Park’s lawyer Yoo Yeong-ha immediately released a statement and said the plan foundered because of the “unacceptable” request from the investigation team.
“Under the law, there should be consent from the interviewee (who is not a suspect) in order for investigators to videotape the questioning,” Yoo said in the statement. “The independent counsel team insisted on recording and taping the procedure in order to shift the blame (of the failure to carry out a questioning) to the president’s side.”
The two sides had been discussing when and how to carry out the unprecedented inquiry of the country’s incumbent president after their first attempt ended in failure earlier this month.
They originally set the questioning date for Feb. 9, but it was nullified after Park’s side accused the prosecutors of leaking the schedule.
The investigation team also decided to return the court-issued warrant to raid the presidential office. Its search and seizure attempt on Feb. 3 was halted by presidential aides due to security reasons.
“We very much regret that we could not execute a warrant legitimately issued by the court and urge for a legislative solution, as suggested by the court, to prevent similar cases happening down the road,” Lee, the spokesman said.
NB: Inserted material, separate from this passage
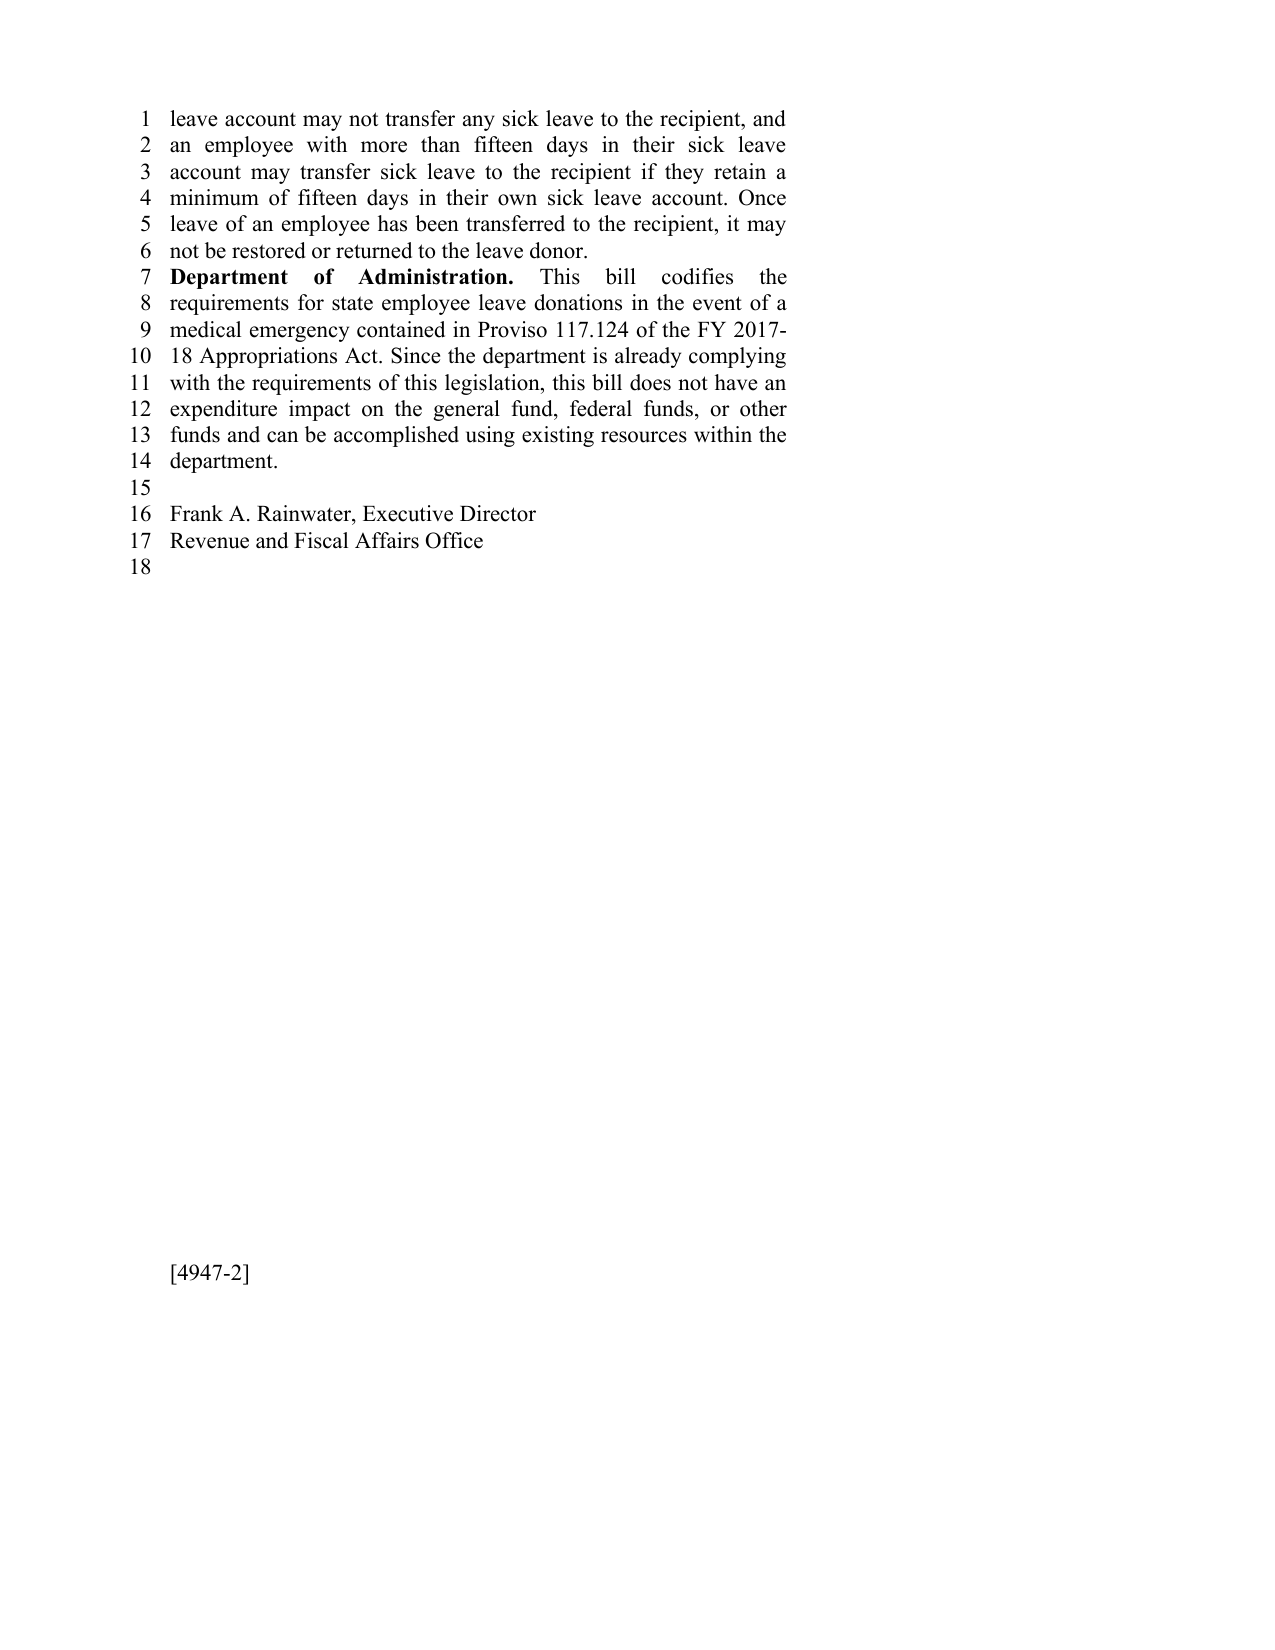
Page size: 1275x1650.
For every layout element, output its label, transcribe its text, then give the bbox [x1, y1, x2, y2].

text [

Meanwhile, a Seoul court rejected an arrest warrant sought by the investigation team against Lee Young-seon, a presidential aide alleged to have helped the president receive unauthorized medical treatment. Lee is suspected of colluding with Choi to let some “unofficial” doctors enter the presidential compound Cheong Wa Dae without proper security checks.
He is also accused of opening about 70 mobile phone accounts under other people’s names that were used by Cheong Wa Dae officials.
“It’s hard to admit the need and cause to arrest him,” given his alleged crime in the warrant, related evidence and no difficulty in locating him, said Kwon Soo-ho, a judge at the Seoul Central District Court.